-- JOB 1 --
Name every factor that the text on time and leap seconds says makes time awfully difficult for simple calendars.
-- JOB 2 --
Decide whether each statement agrees with the text on time and leap seconds, and back each yes or no with the deciding words quoted from it. (a) Leap seconds can be computed ahead of time in the same way as leap years. (b) The Gregorian rules bring the average year to 365.2425 days. (c) Unix time stamps take leap seconds into account.
-- JOB 3 --
Transcribe the stretch of the text on time and leap seconds from "Time is difficult." through "complexity in software.".

Time is difficult. Not only from the point of view of
special and general
relativity
but also for simple calendars. Time zones,
Gregorian vs. Julian calendar, leap years, and leap
seconds
make this awfully difficult. Time and date is a complex concept in our society, so
we must capture this complexity in software.
In general, a computer program has two easy-to-use approaches
Work with timestamps or work with
ISO-8601 date time strings.
Both are perfectly valid approaches with different advantages and disadvantages.
This article discusses issues introduced by leap seconds and the Python approach with the datetime
package.
Leap seconds
First, let’s look at leap seconds. The Gregorian calendar introduces an additional day (February 29) for every year divisible by four, except for years divisible by 100. However, years divisible by 400 still receive the additional day. This brings the average year to 365.2425 days, which is very close to the length of a tropical year. I recommend reading Matt Parker’s Humble Pi book for a lightweight and funny introduction to this issue.
Earth rotation slows down and varies over time due to many effects.
To keep our clocks (UTC) in sync with earth’s rotation, we need to squeeze in
leap seconds from time to time. As Opposed to perfectly deterministic leap years
(you can write a program to compute leap years for year 3000), leap
seconds are based on astronomical measurements. We cannot reliably predict all
leap seconds until the year 3000. Unix time stamps are entirely agnostic of the
existence of leap seconds. The expression time() % 60
will always give you the
number of seconds since the last minute tick.
This makes it necessary to synchronize the Unix time
stamp with UTC whenever a leap second is introduced.

-- COLLECTED MATERIAL --
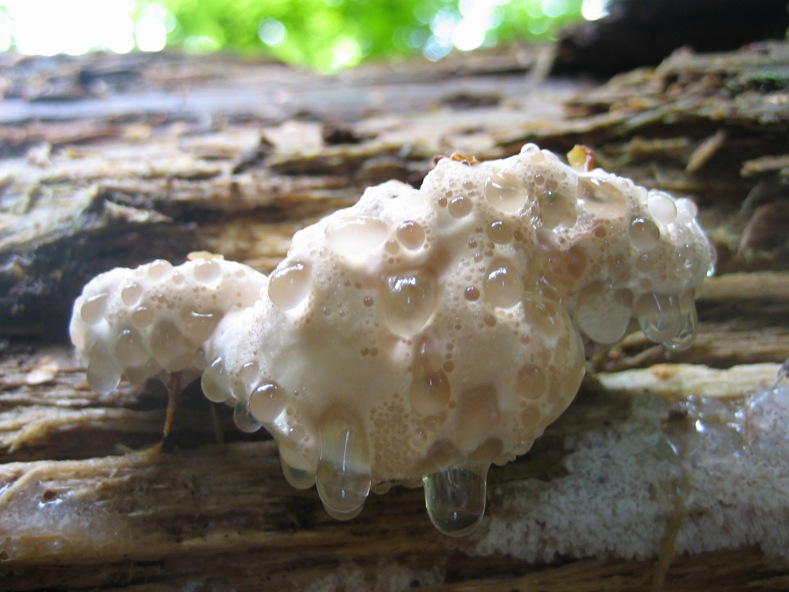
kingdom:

-- FULL RESPONSE 1 --
Time zones, Gregorian vs. Julian calendar, leap years, and leap seconds.

-- FULL RESPONSE 2 --
(a) No: "leap seconds are based on astronomical measurements. We cannot reliably predict all leap seconds until the year 3000."
(b) Yes: "This brings the average year to 365.2425 days"
(c) No: "Unix time stamps are entirely agnostic of the existence of leap seconds."

-- FULL RESPONSE 3 --
Time is difficult. Not only from the point of view of
special and general
relativity
but also for simple calendars. Time zones,
Gregorian vs. Julian calendar, leap years, and leap
seconds
make this awfully difficult. Time and date is a complex concept in our society, so
we must capture this complexity in software.